At IAB Programmatic Symposium, digital advertising looks to grow up
The industry organization promotes the new name of ‘automation,’ a new framework and a new urgency as brands proclaim: ‘Enough is enough.’
“Like Tom Hanks [in the movie ‘Big,’], we have to grow up.”
That’s how Michael Barrett, president and CEO of ad tech firm Rubicon Project, described the central task of digital advertising in his keynote address this week at the Interactive Advertising Bureau’s (IAB) Programmatic Symposium in New York City.
About 80 percent of all online advertising is now programmatic, a status that would be cause for celebration of technological progress in any other industry.
But, as Barrett and other speakers pointed out, any other industry wouldn’t have brands wondering how much their ads actually cost, if their ads are seen by humans, or whether their ads were actually delivered to the right places.

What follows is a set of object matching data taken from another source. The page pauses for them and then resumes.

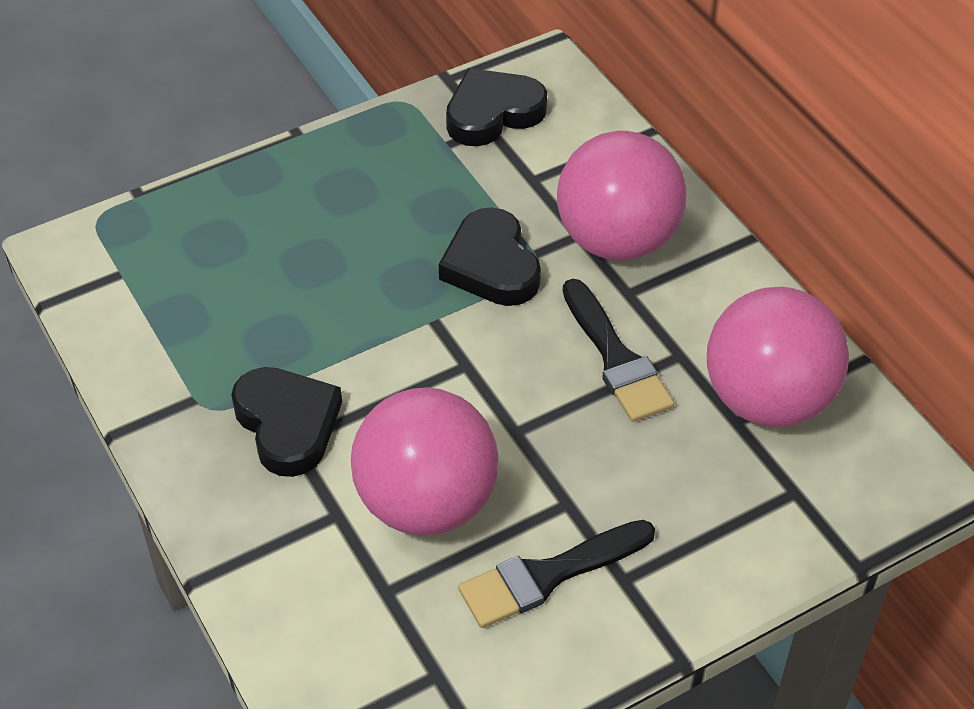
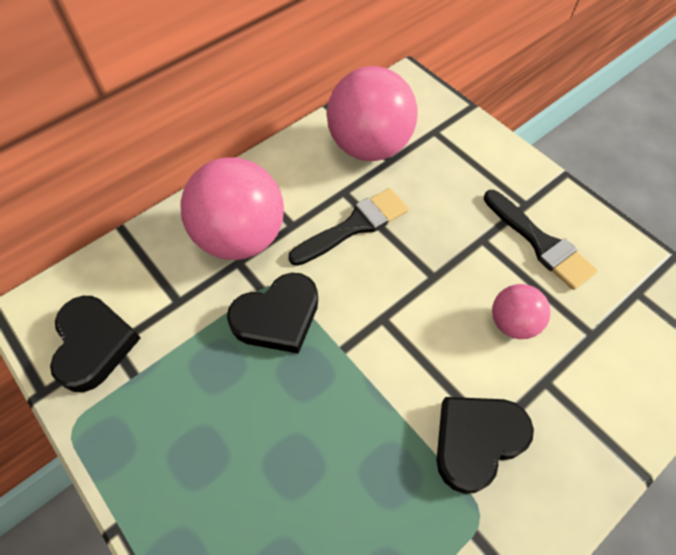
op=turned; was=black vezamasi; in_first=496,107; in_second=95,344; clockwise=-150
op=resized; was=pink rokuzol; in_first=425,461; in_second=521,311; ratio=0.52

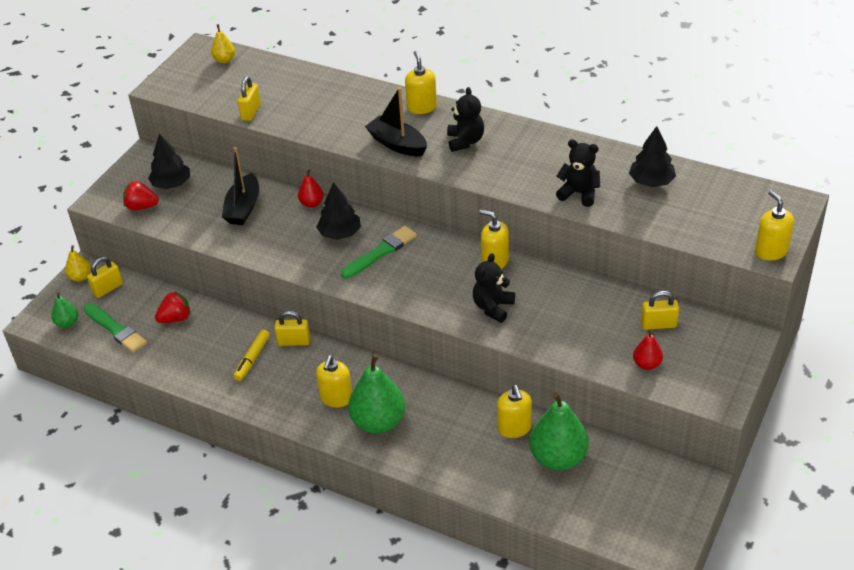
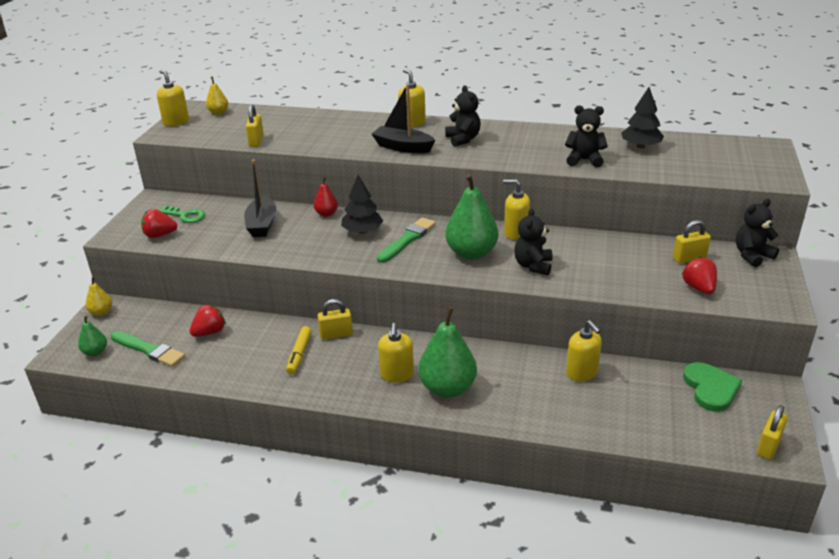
op=added; now=green vezamasi; in_second=712,387
op=added; now=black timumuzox; in_second=757,233
op=moved; was=yellow solodukon; in_first=105,277; in_second=772,432
op=moved; was=green garutoki; in_first=559,431; in_second=471,217
op=moved; was=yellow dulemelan; in_first=774,225; in_second=173,98
op=replaced; was=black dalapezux; now=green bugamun; in_first=169,161; in_second=182,214
op=replaced; was=red garutoki; now=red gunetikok; in_first=648,350; in_second=699,275

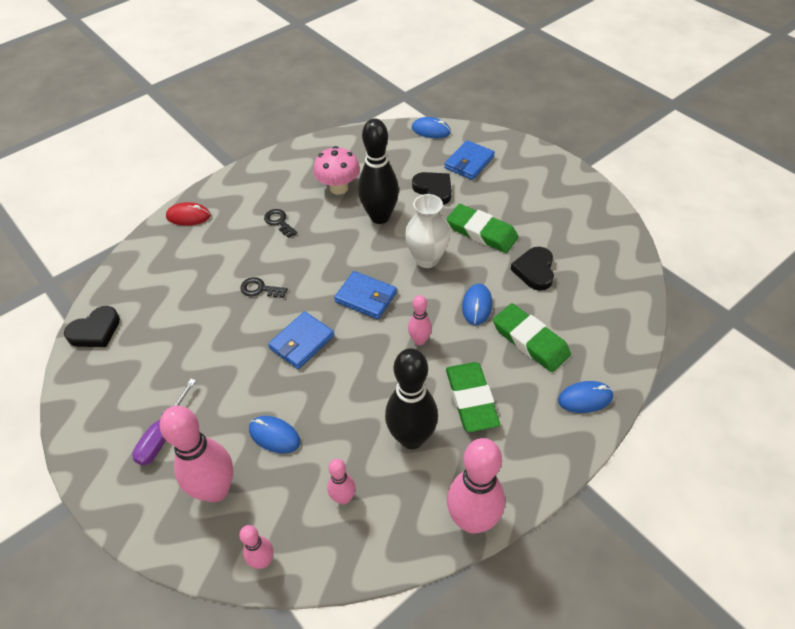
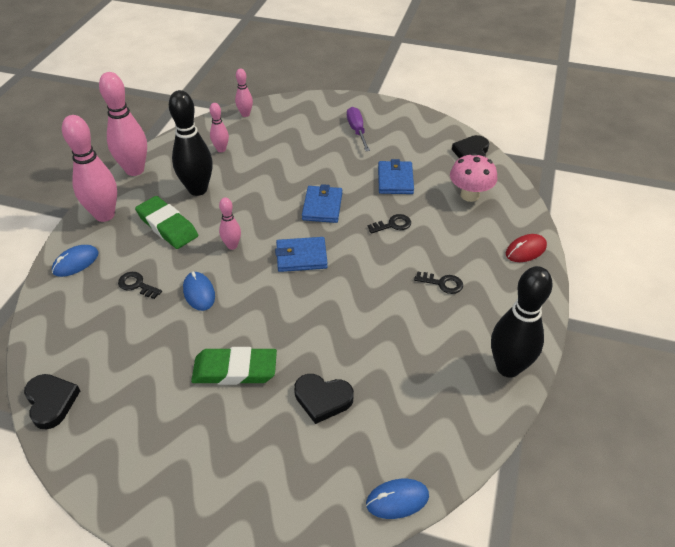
op=removed; was=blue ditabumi; in_first=274,435
op=removed; was=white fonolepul; in_first=427,231
op=moved; was=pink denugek; in_first=196,454; in_second=89,168
op=moved; was=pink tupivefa; in_first=336,170; in_second=473,177
op=moved; was=black denugek; in_first=378,171; in_second=522,322
op=moved; was=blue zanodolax; in_first=469,160; in_second=396,176
op=moved; was=black vezamasi; in_first=532,269; in_second=52,402
op=replaced; was=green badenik; now=black bugamun; in_first=532,337; in_second=140,285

After a decade of growth, the consensus at the Symposium was that programmatic ads need to start acting like adults, which means taking responsibility for their behavior.
Barrett referred several times to what may have been a turning point, a speech earlier this year at another IAB conference when Procter & Gamble Chief Brand Officer Marc Pritchard lambasted the programmatic ad industry.
“Enough is enough,” Barrett said, adding that “core basics are now table stakes.”
One of those basics, he pointed out, is that “you shouldn’t have to be a rocket scientist to understand” what is happening in a programmatic platform.
IAB President and CEO Randall Rothenberg noted that “one of the biggest problems is the technical ignorance of marketers.” There wasn’t much seconding by ad tech companies, although many probably feel that way.
On the other hand, some brands may be wondering: why does the customer have to learn tech-speak to make a purchase?
One reason marketers have difficulty understanding the programmatic system, AOL President of Platforms Tim Mahlman told the Symposium, is that “we go out of our way to make [the system] more complex for marketers.” And someone else noted, “There are too many companies between brand and advertiser.”
Language to improve clarity is very much on the mind of the IAB, which announced that it has decided to re-label “programmatic” as “automation.” Of course, that could collide with the ways that “automation” has and is being used to describe marketing platforms.
IAB also released a handout for “An Evolving Framework for Advertising Automation.”
The basic aim of the Framework is to “provide a common vocabulary and structure” to support such interactions as conversations, benchmarking and evaluation.
And the Framework proposes that the steps in programmatic advertising be simply called Planning, Deciding, Transacting, Delivering and Optimizing.
Clarity of language could help the programmatic industry “do what we say we do,” another of the core basics of adulthood laid out by Rubicon’s Barrett. For instance, he said, some people who say they are in the data business are really in the media business.
Waiting around the corner
And then there is the matter of what the costs of digital ads actually are. The brand pays, say, $10 for an ad buy, and the publisher gets, say, $4. Where does the other $6 go?
One audience member insisted that ad tech companies can’t itemize the difference easily, implying that the true percentage taken by the programmatic ecosystem would shock brands. And, he said, ad tech firms can’t readily reduce their pricing, since many are not yet profitable.
Other suggestions to help the industry mature include more efforts to identify bad actors (such as wider membership in the Trustworthy Accountability Group); payments on time across the ecosystem; and a wider consideration of open-source software.
The increasingly popular header bidding was cited for its potential to “force transparency,” even though others pointed out that it can also make inventory fraud easier. Blockchain-based ad ecosystems may make transparency a system requirement, and the IAB Tech Lab’s newly announced ads.txt can help combat the sale of counterfeit inventory.
But waiting just around the bend to possibly complicate the maturing of the ad tech industry are the General Data Protection Regulation (GDPR), the evolution of connected TV and Over-the-Top TV (possibly into ATSC 3.0), and increasingly programmatic out-of-home digital displays like digital billboards.
With all of this self-doubt and blaming, it’s no wonder that, as one Symposium participant put it, the IAB event was “like therapy.”
But that seems appropriate for an industry that’s trying to come to terms with adulthood.
As any good therapist will tell you, recognizing that you have a problem — and describing it — are always the first steps.